*** Information shown ***

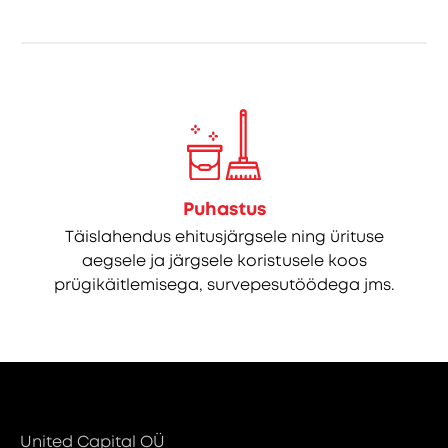
Puhastus
Täislahendus ehitusjärgsele ning ürituse
aegsele ja järgsele koristusele koos
prügikäitlemisega, survepesutöödega jms.
United Capital OÜ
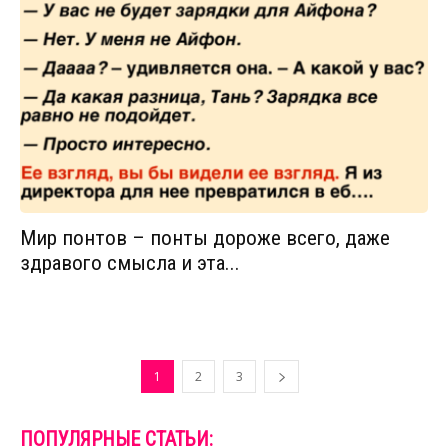
Мир понтов – понты дороже всего, даже
здравого смысла и эта...
1
2
3
ПОПУЛЯРНЫЕ СТАТЬИ:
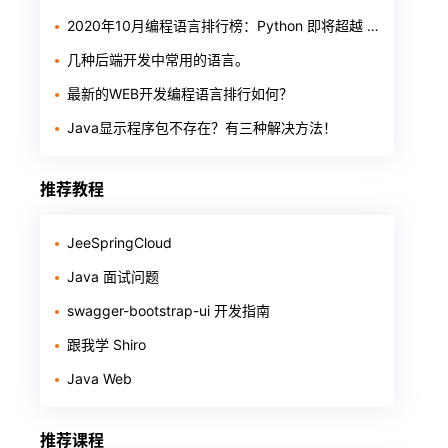
2020年10月编程语言排行榜：Python 即将超越 Java
几种后端开发中常用的语言。
最新的WEB开发编程语言排行如何？
Java显示程序包不存在？有三种解决方法！
推荐教程
JeeSpringCloud
Java 面试问题
swagger-bootstrap-ui 开发指南
跟我学 Shiro
Java Web
推荐课程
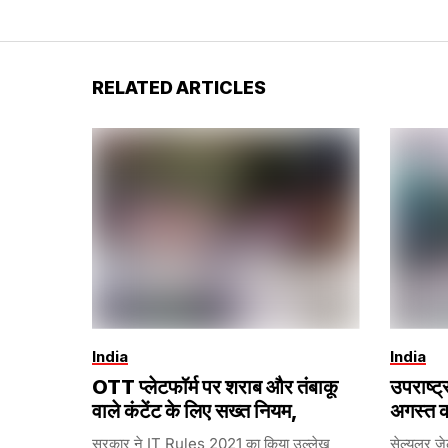
RELATED ARTICLES
India
India
OTT प्लेटफॉर्म पर शराब और तंबाकू
उपराष्ट
वाले कंटेंट के लिए सख्त नियम,
अगस्त क
सरकार ने IT Rules 2021 का किया उल्लेख
सेल्युलर ज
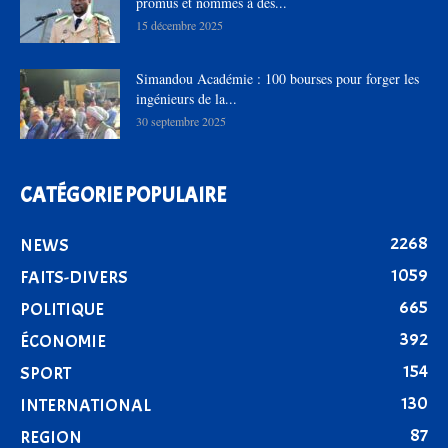
promus et nommés à des...
15 décembre 2025
Simandou Académie : 100 bourses pour forger les
ingénieurs de la...
30 septembre 2025
CATÉGORIE POPULAIRE
2268
NEWS
1059
FAITS-DIVERS
665
POLITIQUE
392
ÉCONOMIE
154
SPORT
130
INTERNATIONAL
87
REGION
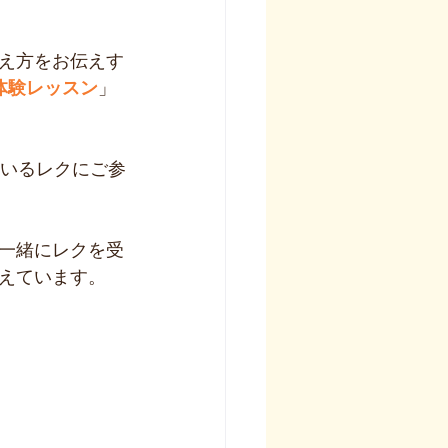
え方をお伝えす
体験レッスン
」
のいるレクにご参
一緒にレクを受
えています。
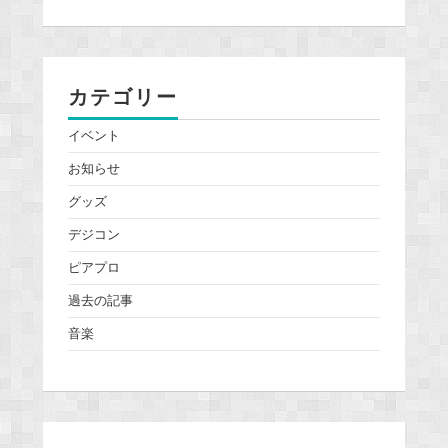
カテゴリー
イベント
お知らせ
グッズ
デジコン
ピアプロ
過去の記事
音楽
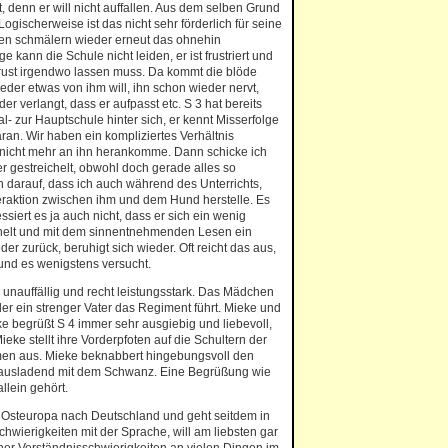
, denn er will nicht auffallen. Aus dem selben Grund
Logischerweise ist das nicht sehr förderlich für seine
ten schmälern wieder erneut das ohnehin
 kann die Schule nicht leiden, er ist frustriert und
Frust irgendwo lassen muss. Da kommt die blöde
eder etwas von ihm will, ihn schon wieder nervt,
der verlangt, dass er aufpasst etc. S 3 hat bereits
l- zur Hauptschule hinter sich, er kennt Misserfolge
ran. Wir haben ein kompliziertes Verhältnis
 nicht mehr an ihn herankomme. Dann schicke ich
er gestreichelt, obwohl doch gerade alles so
h darauf, dass ich auch während des Unterrichts,
eraktion zwischen ihm und dem Hund herstelle. Es
ressiert es ja auch nicht, dass er sich ein wenig
schelt und mit dem sinnentnehmenden Lesen ein
der zurück, beruhigt sich wieder. Oft reicht das aus,
 und es wenigstens versucht.
d unauffällig und recht leistungsstark. Das Mädchen
der ein strenger Vater das Regiment führt. Mieke und
e begrüßt S 4 immer sehr ausgiebig und liebevoll,
eke stellt ihre Vorderpfoten auf die Schultern der
rmen aus. Mieke beknabbert hingebungsvoll den
ausladend mit dem Schwanz. Eine Begrüßung wie
llein gehört.
 Osteuropa nach Deutschland und geht seitdem in
hwierigkeiten mit der Sprache, will am liebsten gar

*** End of Information shown ***

How to complete this task –
For this exercise, copy the entries above exactly and skip any picture.

Written solution –
Puhastus
Täislahendus ehitusjärgsele ning ürituse
aegsele ja järgsele koristusele koos
prügikäitlemisega, survepesutöödega jms.
United Capital OÜ
Мир понтов – понты дороже всего, даже
здравого смысла и эта...
1
2
3
ПОПУЛЯРНЫЕ СТАТЬИ:
2020年10月编程语言排行榜：Python 即将超越 Java
几种后端开发中常用的语言。
最新的WEB开发编程语言排行如何？
Java显示程序包不存在？有三种解决方法！
推荐教程
JeeSpringCloud
Java 面试问题
swagger-bootstrap-ui 开发指南
跟我学 Shiro
Java Web
推荐课程
RELATED ARTICLES
India
India
OTT प्लेटफॉर्म पर शराब और तंबाकू
उपराष्ट
वाले कंटेंट के लिए सख्त नियम,
अगस्त क
सरकार ने IT Rules 2021 का किया उल्लेख
सेल्युलर ज
promus et nommés à des...
15 décembre 2025
Simandou Académie : 100 bourses pour forger les
ingénieurs de la...
30 septembre 2025
CATÉGORIE POPULAIRE
2268
NEWS
1059
FAITS-DIVERS
665
POLITIQUE
392
ÉCONOMIE
154
SPORT
130
INTERNATIONAL
87
REGION
え方をお伝えす
体験レッスン
」
のいるレクにご参
一緒にレクを受
えています。
カテゴリー
イベント
お知らせ
グッズ
デジコン
ピアプロ
過去の記事
音楽
, denn er will nicht auffallen. Aus dem selben Grund
Logischerweise ist das nicht sehr förderlich für seine
ten schmälern wieder erneut das ohnehin
 kann die Schule nicht leiden, er ist frustriert und
Frust irgendwo lassen muss. Da kommt die blöde
eder etwas von ihm will, ihn schon wieder nervt,
der verlangt, dass er aufpasst etc. S 3 hat bereits
l- zur Hauptschule hinter sich, er kennt Misserfolge
ran. Wir haben ein kompliziertes Verhältnis
 nicht mehr an ihn herankomme. Dann schicke ich
er gestreichelt, obwohl doch gerade alles so
h darauf, dass ich auch während des Unterrichts,
eraktion zwischen ihm und dem Hund herstelle. Es
ressiert es ja auch nicht, dass er sich ein wenig
schelt und mit dem sinnentnehmenden Lesen ein
der zurück, beruhigt sich wieder. Oft reicht das aus,
 und es wenigstens versucht.
d unauffällig und recht leistungsstark. Das Mädchen
der ein strenger Vater das Regiment führt. Mieke und
e begrüßt S 4 immer sehr ausgiebig und liebevoll,
eke stellt ihre Vorderpfoten auf die Schultern der
rmen aus. Mieke beknabbert hingebungsvoll den
ausladend mit dem Schwanz. Eine Begrüßung wie
llein gehört.
 Osteuropa nach Deutschland und geht seitdem in
hwierigkeiten mit der Sprache, will am liebsten gar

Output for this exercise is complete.